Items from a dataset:
+ + + +
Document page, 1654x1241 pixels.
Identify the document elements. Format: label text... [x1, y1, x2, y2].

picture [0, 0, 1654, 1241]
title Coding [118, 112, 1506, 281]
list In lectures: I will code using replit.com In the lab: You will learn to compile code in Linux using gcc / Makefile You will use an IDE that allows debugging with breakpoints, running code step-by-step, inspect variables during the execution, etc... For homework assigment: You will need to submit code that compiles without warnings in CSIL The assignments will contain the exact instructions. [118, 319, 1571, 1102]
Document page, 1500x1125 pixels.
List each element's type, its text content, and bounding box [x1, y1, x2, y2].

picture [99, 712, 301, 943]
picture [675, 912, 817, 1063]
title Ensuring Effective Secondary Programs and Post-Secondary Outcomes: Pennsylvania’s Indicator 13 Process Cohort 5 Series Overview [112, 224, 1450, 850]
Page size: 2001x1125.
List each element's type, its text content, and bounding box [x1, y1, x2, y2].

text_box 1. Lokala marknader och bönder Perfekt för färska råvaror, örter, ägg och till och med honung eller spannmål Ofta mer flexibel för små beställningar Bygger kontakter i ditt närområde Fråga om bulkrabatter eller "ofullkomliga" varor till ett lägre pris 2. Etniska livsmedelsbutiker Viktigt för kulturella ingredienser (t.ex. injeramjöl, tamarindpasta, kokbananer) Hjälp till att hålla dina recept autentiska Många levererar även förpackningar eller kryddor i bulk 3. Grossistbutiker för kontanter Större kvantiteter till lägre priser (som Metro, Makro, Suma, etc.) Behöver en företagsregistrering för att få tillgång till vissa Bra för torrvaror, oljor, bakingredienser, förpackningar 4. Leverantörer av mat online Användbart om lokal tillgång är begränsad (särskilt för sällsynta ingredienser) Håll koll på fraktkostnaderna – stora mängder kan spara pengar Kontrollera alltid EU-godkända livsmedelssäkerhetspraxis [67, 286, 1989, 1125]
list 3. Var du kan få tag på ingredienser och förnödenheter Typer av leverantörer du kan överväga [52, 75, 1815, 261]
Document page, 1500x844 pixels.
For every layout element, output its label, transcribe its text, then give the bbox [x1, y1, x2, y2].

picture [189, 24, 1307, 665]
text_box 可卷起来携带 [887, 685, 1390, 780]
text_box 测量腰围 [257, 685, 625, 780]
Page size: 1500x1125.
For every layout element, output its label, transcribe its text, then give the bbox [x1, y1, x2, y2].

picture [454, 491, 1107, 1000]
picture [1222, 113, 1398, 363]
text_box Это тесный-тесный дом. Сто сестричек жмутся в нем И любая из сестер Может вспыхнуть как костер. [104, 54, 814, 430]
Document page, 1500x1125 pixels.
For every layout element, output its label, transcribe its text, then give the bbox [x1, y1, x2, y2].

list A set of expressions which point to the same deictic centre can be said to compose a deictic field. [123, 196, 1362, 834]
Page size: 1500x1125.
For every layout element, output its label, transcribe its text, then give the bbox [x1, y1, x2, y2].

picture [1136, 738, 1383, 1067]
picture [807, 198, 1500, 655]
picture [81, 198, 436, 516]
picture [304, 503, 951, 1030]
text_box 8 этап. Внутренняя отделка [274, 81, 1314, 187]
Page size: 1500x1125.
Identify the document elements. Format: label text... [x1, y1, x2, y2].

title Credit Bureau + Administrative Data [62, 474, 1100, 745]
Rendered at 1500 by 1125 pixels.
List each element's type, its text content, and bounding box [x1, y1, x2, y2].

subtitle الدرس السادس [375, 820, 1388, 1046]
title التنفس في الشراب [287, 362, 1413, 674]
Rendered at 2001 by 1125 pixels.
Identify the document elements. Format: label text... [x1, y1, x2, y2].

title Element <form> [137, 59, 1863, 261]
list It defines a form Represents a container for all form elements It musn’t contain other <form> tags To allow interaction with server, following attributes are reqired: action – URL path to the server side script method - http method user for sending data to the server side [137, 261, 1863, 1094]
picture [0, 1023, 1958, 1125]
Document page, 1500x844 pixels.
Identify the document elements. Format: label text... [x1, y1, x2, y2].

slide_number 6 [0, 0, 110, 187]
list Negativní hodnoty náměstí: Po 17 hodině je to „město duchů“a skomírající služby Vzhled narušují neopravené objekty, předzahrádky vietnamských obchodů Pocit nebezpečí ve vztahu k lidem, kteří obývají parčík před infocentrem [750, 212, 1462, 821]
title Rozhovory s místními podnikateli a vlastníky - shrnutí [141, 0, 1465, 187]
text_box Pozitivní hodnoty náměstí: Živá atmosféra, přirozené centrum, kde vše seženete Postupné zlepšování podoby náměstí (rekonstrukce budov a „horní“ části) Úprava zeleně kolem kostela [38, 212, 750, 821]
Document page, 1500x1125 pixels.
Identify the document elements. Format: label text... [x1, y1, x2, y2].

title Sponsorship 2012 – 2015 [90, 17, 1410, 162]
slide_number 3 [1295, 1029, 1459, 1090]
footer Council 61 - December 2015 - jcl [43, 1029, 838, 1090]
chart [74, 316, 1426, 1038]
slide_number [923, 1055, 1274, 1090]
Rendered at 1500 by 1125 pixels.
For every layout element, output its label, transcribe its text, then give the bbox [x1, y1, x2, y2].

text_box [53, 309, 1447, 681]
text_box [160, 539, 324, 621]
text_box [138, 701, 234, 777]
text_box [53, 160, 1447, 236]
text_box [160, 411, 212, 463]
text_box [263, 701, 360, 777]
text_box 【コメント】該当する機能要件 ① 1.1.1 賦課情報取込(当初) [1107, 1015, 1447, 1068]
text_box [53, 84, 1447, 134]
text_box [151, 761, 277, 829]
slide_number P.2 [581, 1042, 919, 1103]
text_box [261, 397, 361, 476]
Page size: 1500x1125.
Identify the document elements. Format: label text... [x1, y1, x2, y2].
+ + + +
* _Aim of the exercise_:
Your task is to reproduce the records in full, without any alteration.

* _Task output_:
Document page, 1654x1241 pixels.
Identify the document elements. Format: label text... [x1, y1, x2, y2].

picture [0, 0, 1654, 1241]
title Coding [118, 112, 1506, 281]
list In lectures: I will code using replit.com In the lab: You will learn to compile code in Linux using gcc / Makefile You will use an IDE that allows debugging with breakpoints, running code step-by-step, inspect variables during the execution, etc... For homework assigment: You will need to submit code that compiles without warnings in CSIL The assignments will contain the exact instructions. [118, 319, 1571, 1102]
Document page, 1500x1125 pixels.
List each element's type, its text content, and bounding box [x1, y1, x2, y2].

picture [99, 712, 301, 943]
picture [675, 912, 817, 1063]
title Ensuring Effective Secondary Programs and Post-Secondary Outcomes: Pennsylvania’s Indicator 13 Process Cohort 5 Series Overview [112, 224, 1450, 850]
Page size: 2001x1125.
List each element's type, its text content, and bounding box [x1, y1, x2, y2].

text_box 1. Lokala marknader och bönder Perfekt för färska råvaror, örter, ägg och till och med honung eller spannmål Ofta mer flexibel för små beställningar Bygger kontakter i ditt närområde Fråga om bulkrabatter eller "ofullkomliga" varor till ett lägre pris 2. Etniska livsmedelsbutiker Viktigt för kulturella ingredienser (t.ex. injeramjöl, tamarindpasta, kokbananer) Hjälp till att hålla dina recept autentiska Många levererar även förpackningar eller kryddor i bulk 3. Grossistbutiker för kontanter Större kvantiteter till lägre priser (som Metro, Makro, Suma, etc.) Behöver en företagsregistrering för att få tillgång till vissa Bra för torrvaror, oljor, bakingredienser, förpackningar 4. Leverantörer av mat online Användbart om lokal tillgång är begränsad (särskilt för sällsynta ingredienser) Håll koll på fraktkostnaderna – stora mängder kan spara pengar Kontrollera alltid EU-godkända livsmedelssäkerhetspraxis [67, 286, 1989, 1125]
list 3. Var du kan få tag på ingredienser och förnödenheter Typer av leverantörer du kan överväga [52, 75, 1815, 261]
Document page, 1500x844 pixels.
For every layout element, output its label, transcribe its text, then give the bbox [x1, y1, x2, y2].

picture [189, 24, 1307, 665]
text_box 可卷起来携带 [887, 685, 1390, 780]
text_box 测量腰围 [257, 685, 625, 780]
Page size: 1500x1125.
For every layout element, output its label, transcribe its text, then give the bbox [x1, y1, x2, y2].

picture [454, 491, 1107, 1000]
picture [1222, 113, 1398, 363]
text_box Это тесный-тесный дом. Сто сестричек жмутся в нем И любая из сестер Может вспыхнуть как костер. [104, 54, 814, 430]
Document page, 1500x1125 pixels.
For every layout element, output its label, transcribe its text, then give the bbox [x1, y1, x2, y2].

list A set of expressions which point to the same deictic centre can be said to compose a deictic field. [123, 196, 1362, 834]
Page size: 1500x1125.
For every layout element, output its label, transcribe its text, then give the bbox [x1, y1, x2, y2].

picture [1136, 738, 1383, 1067]
picture [807, 198, 1500, 655]
picture [81, 198, 436, 516]
picture [304, 503, 951, 1030]
text_box 8 этап. Внутренняя отделка [274, 81, 1314, 187]
Page size: 1500x1125.
Identify the document elements. Format: label text... [x1, y1, x2, y2].

title Credit Bureau + Administrative Data [62, 474, 1100, 745]
Rendered at 1500 by 1125 pixels.
List each element's type, its text content, and bounding box [x1, y1, x2, y2].

subtitle الدرس السادس [375, 820, 1388, 1046]
title التنفس في الشراب [287, 362, 1413, 674]
Rendered at 2001 by 1125 pixels.
Identify the document elements. Format: label text... [x1, y1, x2, y2].

title Element <form> [137, 59, 1863, 261]
list It defines a form Represents a container for all form elements It musn’t contain other <form> tags To allow interaction with server, following attributes are reqired: action – URL path to the server side script method - http method user for sending data to the server side [137, 261, 1863, 1094]
picture [0, 1023, 1958, 1125]
Document page, 1500x844 pixels.
Identify the document elements. Format: label text... [x1, y1, x2, y2].

slide_number 6 [0, 0, 110, 187]
list Negativní hodnoty náměstí: Po 17 hodině je to „město duchů“a skomírající služby Vzhled narušují neopravené objekty, předzahrádky vietnamských obchodů Pocit nebezpečí ve vztahu k lidem, kteří obývají parčík před infocentrem [750, 212, 1462, 821]
title Rozhovory s místními podnikateli a vlastníky - shrnutí [141, 0, 1465, 187]
text_box Pozitivní hodnoty náměstí: Živá atmosféra, přirozené centrum, kde vše seženete Postupné zlepšování podoby náměstí (rekonstrukce budov a „horní“ části) Úprava zeleně kolem kostela [38, 212, 750, 821]
Document page, 1500x1125 pixels.
Identify the document elements. Format: label text... [x1, y1, x2, y2].

title Sponsorship 2012 – 2015 [90, 17, 1410, 162]
slide_number 3 [1295, 1029, 1459, 1090]
footer Council 61 - December 2015 - jcl [43, 1029, 838, 1090]
chart [74, 316, 1426, 1038]
slide_number [923, 1055, 1274, 1090]
Rendered at 1500 by 1125 pixels.
For every layout element, output its label, transcribe its text, then give the bbox [x1, y1, x2, y2].

text_box [53, 309, 1447, 681]
text_box [160, 539, 324, 621]
text_box [138, 701, 234, 777]
text_box [53, 160, 1447, 236]
text_box [160, 411, 212, 463]
text_box [263, 701, 360, 777]
text_box 【コメント】該当する機能要件 ① 1.1.1 賦課情報取込(当初) [1107, 1015, 1447, 1068]
text_box [53, 84, 1447, 134]
text_box [151, 761, 277, 829]
slide_number P.2 [581, 1042, 919, 1103]
text_box [261, 397, 361, 476]
Page size: 1500x1125.
Identify the document elements. Format: label text... [x1, y1, x2, y2].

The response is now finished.